Omwonenden buitenspel
Ondanks het feit dat de informatie uit de vergunningaanvraag deels niet openbaar kan worden gemaakt vanwege de veiligheid van informatiesystemen en de daar werkzame ambtenaren – vooral medewerkers van de Rijksvoorlichtingsdienst – hebben de stichting Wijkoverleg Zorgvliet, Vrienden van Den Haag, Bomenstichting en S.O.S. Den Haag formeel bezwaar aangetekend tegen de tijdelijke huisvesting en tegen de procedurele gang van zaken. Ook in de gemeenteraad zijn inmiddels enkele (oppositie)partijen wakker geschud door de aandacht in de media. Het is te hopen dat het college van B&W van Den Haag de omgevingsvergunning niet goedkeurt (de hier gevreesde marginale toetsing), niet alleen op procedurele gronden maar ook omdat er voldoende alternatieven bestaan. Zo staat er tegenover het Catshuis een kantoorgebouw (inclusief ondergrondse parkeerruimte) te huur. Dat lijkt in financieel opzicht goedkoper en duurzamer (hergebruik) dan de huidige nieuwbouwplannen. Maar volgens het Rijksvastgoedbedrijf zou het vanwege de veiligheidsmaatregelen – die niet openbaar mogen worden gemaakt zijn – te duur zijn. Tsja, dat is lastig discussiëren of procederen.

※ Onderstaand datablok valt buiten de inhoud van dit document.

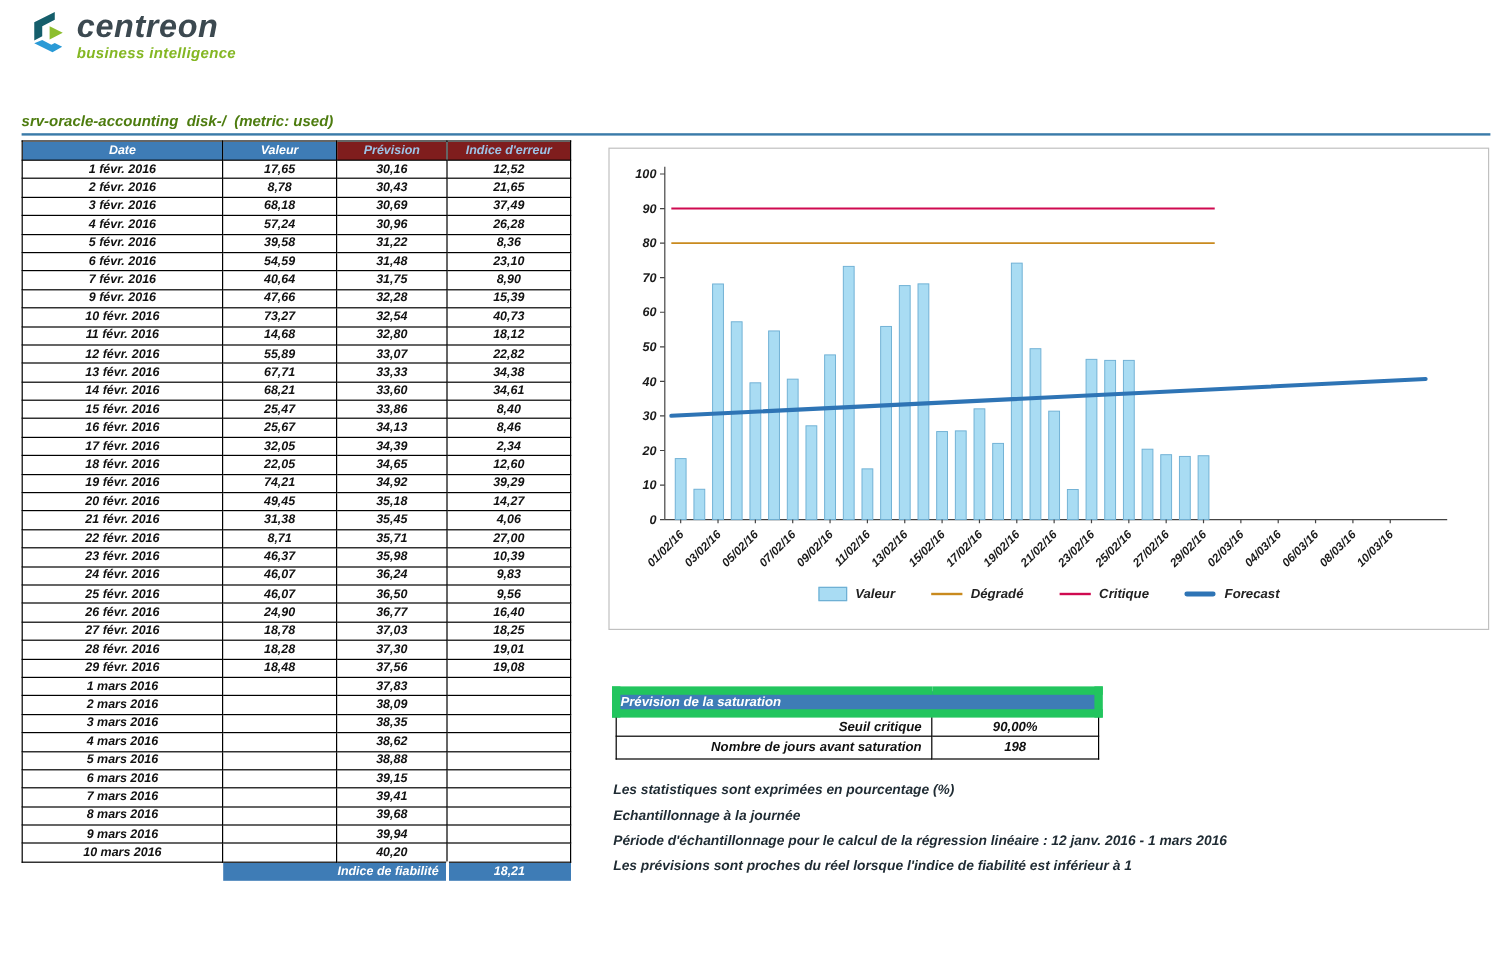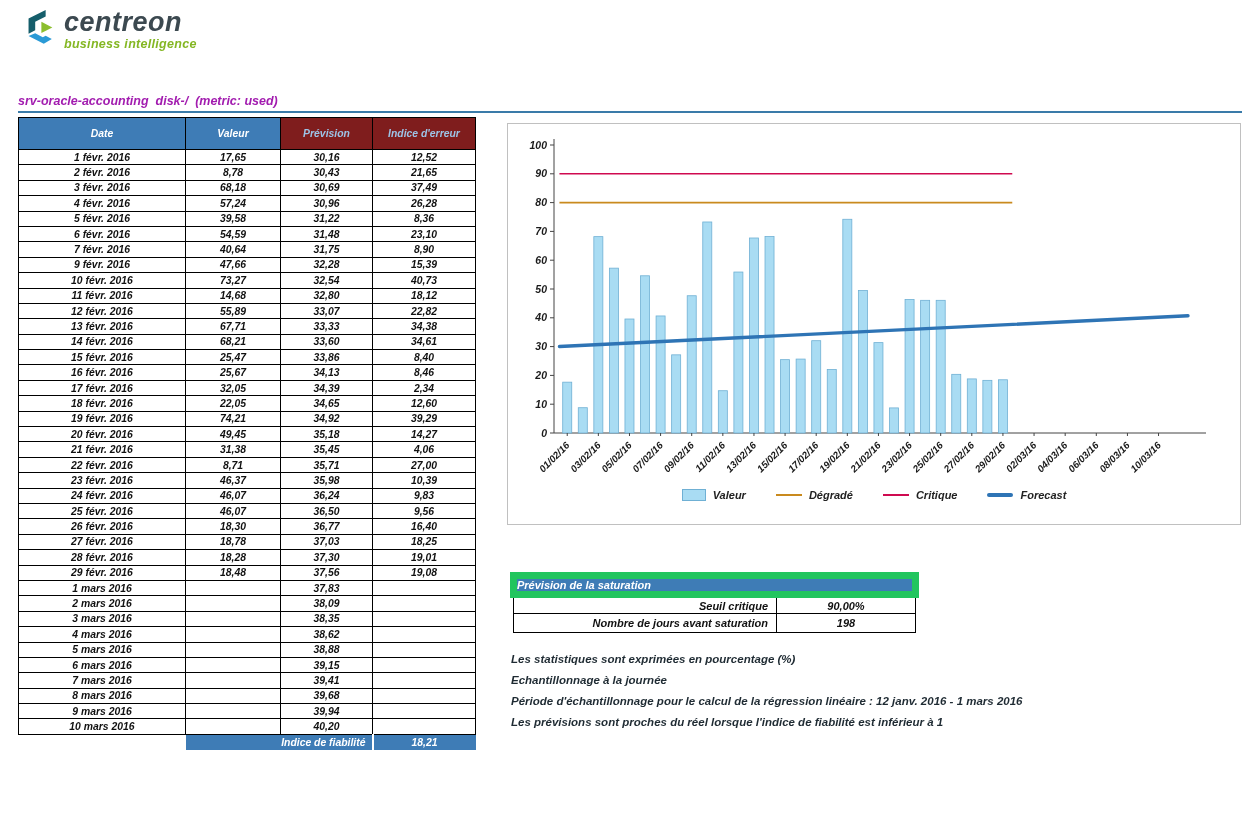"srv-oracle-accounting disk-/ (metric:" .report-title { color: #a21caf -> #4d7c0f }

‘De overheid wil stevige controle houden over de eigen planning zonder zich veel aan te trekken van opvattingen van derden’
Omwonenden voelen zich opnieuw buitenspel gezet. Omdat de bouw al dit najaar moet starten is bij het verantwoordelijke ministerie van Binnenlandse Zaken en Koninkrijksrelaties sprake van haast. In de informatiebijeenkomst werd duidelijk dat er geen ruimte en tijd bestaat om te komen met alternatieven of wijzigingen voor het uitgewerkte plan. De op het Binnenhof zo veel geprezen transparantie is hier ver te zoeken. Alleen al daardoor ontbreekt het aan vertrouwen. Kennelijk is men bang voor kritiek, vertraging of juridische problemen. Kennelijk wil de overheid stevig controle houden over de eigen planning en randvoorwaarden zonder zich al te veel aan te trekken van ideeën of opvattingen van derden. Alle aanbevelingen en ervaringen met co-creatie, inspraak en andere vormen van burgerparticipatie worden weer eens genegeerd. Scenario’s, alternatieven of aanpassingen van de planvorming of procedures zijn niet overwogen. Een gemiste kans.